Question

Which of the following have the same dimensional formula?
a) Tension and surface tension
b) Year and light year
c) Strain and angle
d) None of these

Answer 1

- Hint: This type of question must be solved by checking each option one by one because they do not have a direct answer. Find the expressions for each of these quantities in terms of known quantities and compare.

Complete step-by-step solution -
To solve the problem, we will first find the dimensional formula for both the quantities in each case and then compare both of them.
a) Tension and surface tension
Tension is a force experienced within a body to resist another force applied externally. For example, when we pull a rope or a rubber band, there is tension(force) generated within it which resists the pulling force. Since tension is a type of force, it will also have the same dimensional formula as the dimensional formula of force i.e. $\left[ \text{ML}{{\text{T}}^{\text{-2}}} \right]$.
Like rigid bodies, liquids also experience a tension on their surface due to the force of attraction from the inner molecules. But, here it is calculated for one unit length and is called surface tension. Surface tension is the ratio of the surface force applied on the liquid to the length along which the force acts. So, surface tension is force divided by length.
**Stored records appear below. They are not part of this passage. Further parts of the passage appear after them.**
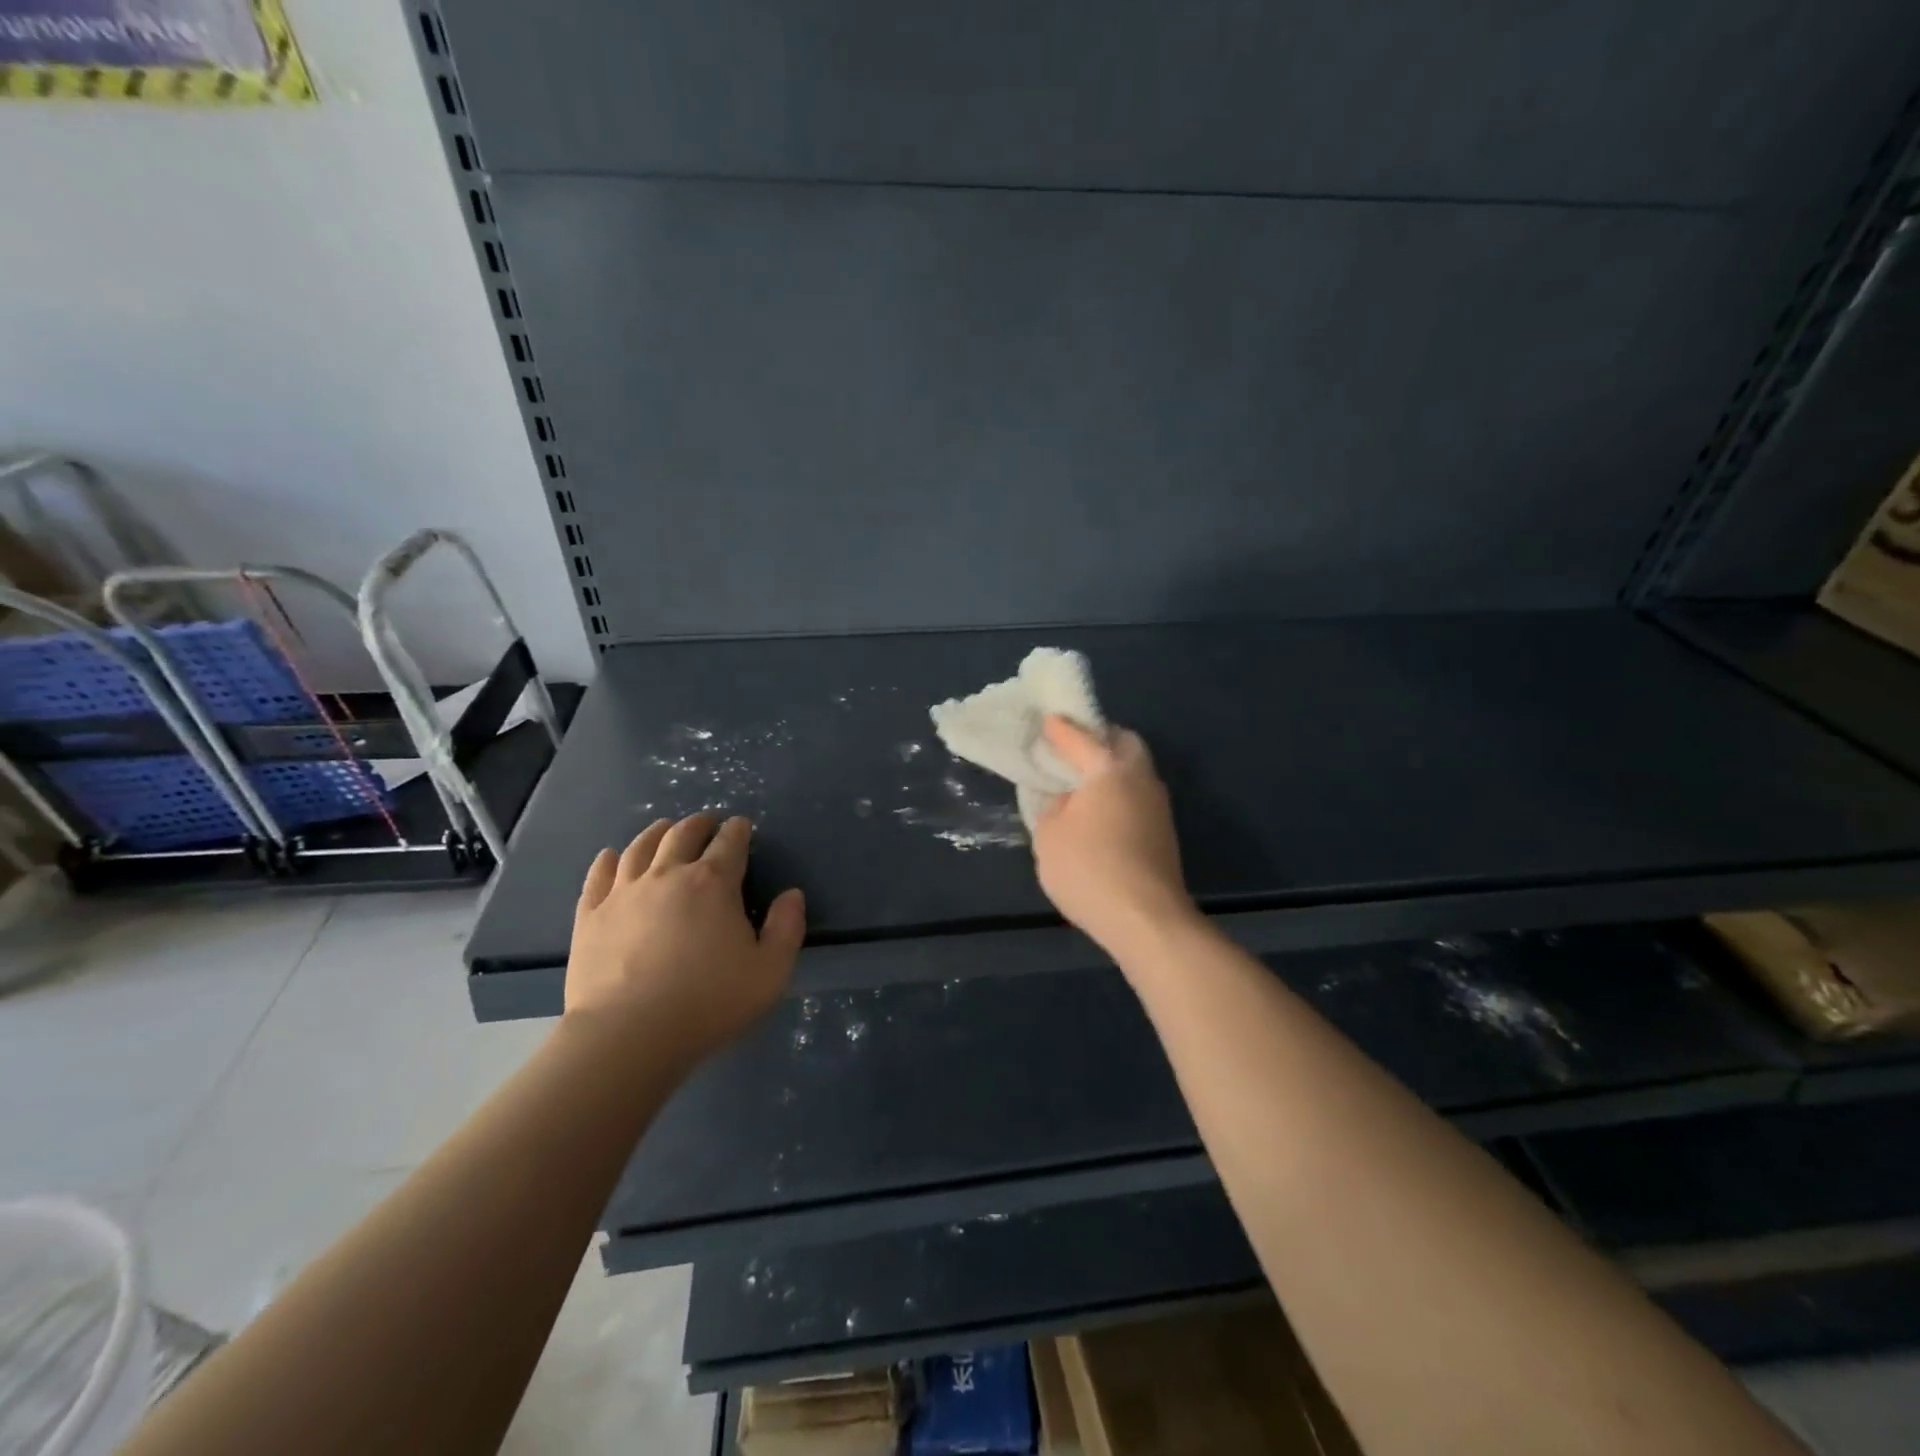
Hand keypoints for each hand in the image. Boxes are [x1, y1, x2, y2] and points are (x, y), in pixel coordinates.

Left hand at [564, 814, 804, 1064]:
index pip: (730, 842)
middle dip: (699, 824)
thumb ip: (787, 928)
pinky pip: (598, 875)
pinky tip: (610, 856)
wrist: (628, 1035)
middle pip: (683, 834)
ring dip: (657, 832)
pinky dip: (607, 860)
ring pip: (640, 847)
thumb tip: (792, 894)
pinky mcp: (591, 915)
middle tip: (707, 824)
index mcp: (713, 883)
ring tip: (664, 829)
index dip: (739, 830)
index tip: (743, 827)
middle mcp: (667, 874)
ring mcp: (624, 892)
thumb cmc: (708, 1002)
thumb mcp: (770, 971)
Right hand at [1032, 716, 1197, 957]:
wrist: (1146, 919)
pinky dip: (1118, 792)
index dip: (1060, 730)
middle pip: (1123, 743)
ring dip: (1111, 768)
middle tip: (1073, 747)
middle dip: (1099, 738)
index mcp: (1109, 768)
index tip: (1048, 721)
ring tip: (1082, 781)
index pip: (1081, 738)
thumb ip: (1052, 807)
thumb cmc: (1089, 869)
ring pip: (1135, 769)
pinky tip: (1099, 811)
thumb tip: (1067, 799)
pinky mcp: (1164, 831)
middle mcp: (1140, 777)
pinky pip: (1137, 795)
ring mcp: (1158, 804)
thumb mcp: (1049, 836)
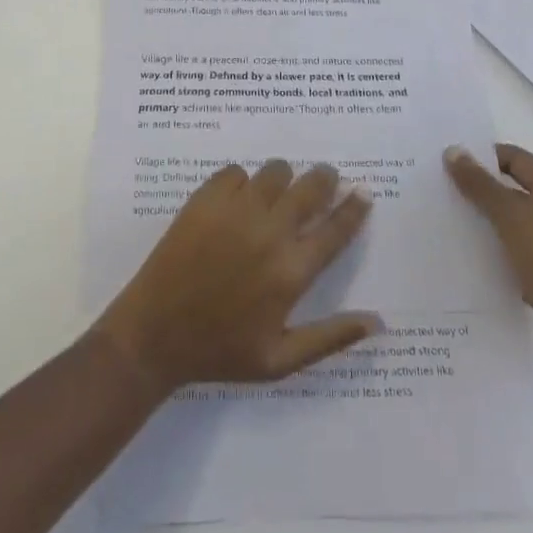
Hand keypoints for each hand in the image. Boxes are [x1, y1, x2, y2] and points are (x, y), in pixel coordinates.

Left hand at [95, 161, 380, 396]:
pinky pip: (235, 172)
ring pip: (275, 171)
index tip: (363, 192)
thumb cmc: (220, 351)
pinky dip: (242, 181)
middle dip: (324, 179)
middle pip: (311, 187)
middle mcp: (270, 233)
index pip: (336, 229)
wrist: (155, 333)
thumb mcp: (280, 360)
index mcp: (292, 272)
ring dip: (284, 178)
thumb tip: (378, 321)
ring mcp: (236, 210)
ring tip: (280, 190)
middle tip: (324, 179)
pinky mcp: (205, 199)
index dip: (354, 207)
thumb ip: (331, 338)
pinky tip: (238, 199)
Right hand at [445, 143, 532, 377]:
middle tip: (443, 189)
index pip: (516, 157)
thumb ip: (480, 184)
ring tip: (450, 220)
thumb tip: (454, 150)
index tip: (450, 163)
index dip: (484, 156)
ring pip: (516, 221)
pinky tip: (473, 256)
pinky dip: (498, 249)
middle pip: (516, 187)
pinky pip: (519, 250)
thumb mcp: (511, 216)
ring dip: (487, 219)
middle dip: (481, 187)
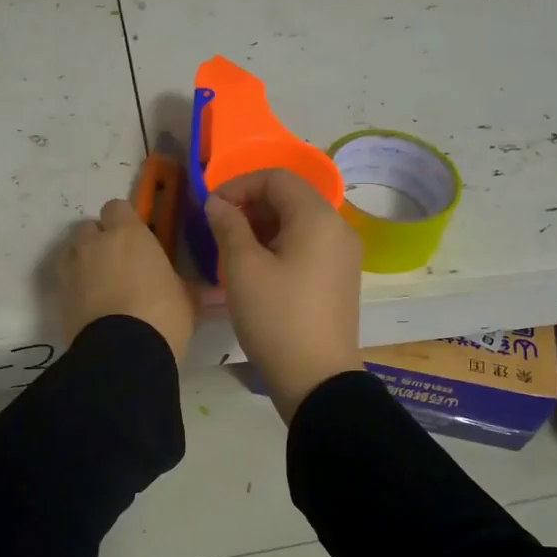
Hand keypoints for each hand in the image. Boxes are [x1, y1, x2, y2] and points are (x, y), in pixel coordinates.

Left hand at [56, 198, 195, 361]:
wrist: (123, 353)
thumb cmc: (163, 315)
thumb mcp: (187, 297)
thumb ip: (181, 282)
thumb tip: (195, 286)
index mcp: (128, 234)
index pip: (117, 207)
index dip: (125, 221)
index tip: (136, 239)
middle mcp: (94, 243)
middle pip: (88, 227)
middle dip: (99, 239)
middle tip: (118, 262)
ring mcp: (71, 269)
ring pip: (71, 251)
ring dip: (82, 260)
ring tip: (99, 284)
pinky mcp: (58, 297)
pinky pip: (64, 281)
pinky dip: (74, 287)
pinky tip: (89, 305)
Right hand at [205, 169, 362, 423]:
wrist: (317, 378)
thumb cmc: (276, 318)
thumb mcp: (242, 269)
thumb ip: (228, 226)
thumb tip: (218, 203)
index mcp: (318, 218)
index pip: (277, 178)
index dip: (239, 185)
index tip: (212, 209)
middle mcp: (338, 228)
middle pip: (291, 197)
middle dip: (251, 206)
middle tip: (220, 231)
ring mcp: (343, 255)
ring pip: (299, 222)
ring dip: (264, 227)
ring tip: (234, 252)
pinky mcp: (340, 278)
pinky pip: (308, 246)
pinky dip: (281, 246)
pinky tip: (258, 271)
Therefore, the dimensional formula will be $\dfrac{\left[ Force \right]}{\left[ length \right]}=\dfrac{\left[ \text{ML}{{\text{T}}^{\text{-2}}} \right]}{\left[ L \right]}=\left[ \text{M}{{\text{T}}^{\text{-2}}} \right]$
Now, if you compare both, the dimensional formulas are not the same.
b) Year and light year
We already know the dimensional formula of year i.e [T]. Light year is the distance the light travels within one year. Since light year is actually a distance, its dimensional formula will be [L]. Therefore, year and light year do not have the same dimensional formula.
c) Strain and angle
When an external force is applied on a body, there is some change in the shape and size of the body. Stain is the ratio of the amount of change of a particular component of the body to the original value of that component. For example, suppose we stretch a rubber band of length 2cm to 4cm then the strain in the length of the body will be 1, since the change of length is 2cm and the original length was also 2cm. As we can see, strain is a ratio of two similar quantities. The ratio will be of two same dimensional formulas which will be 1. Hence, strain is just a number without any dimensional formula.
We already know angle also does not have any dimensional formula; it is also just a number with no unit.
Hence the correct answer is (d)none of these, since the first pairs do not have the same dimensional formula and the in (c) both of them are dimensionless quantities,

Note: Sometimes it is misunderstood that angle has a dimension or unit of radian/degrees. Angle is the ratio of length of the arc to the radius of the circle and radius is also a length. So, it is the ratio of two same dimensions. Hence, it is a dimensionless quantity. Radian and degrees are symbols used to represent the angle so that it is not confused with the other numbers.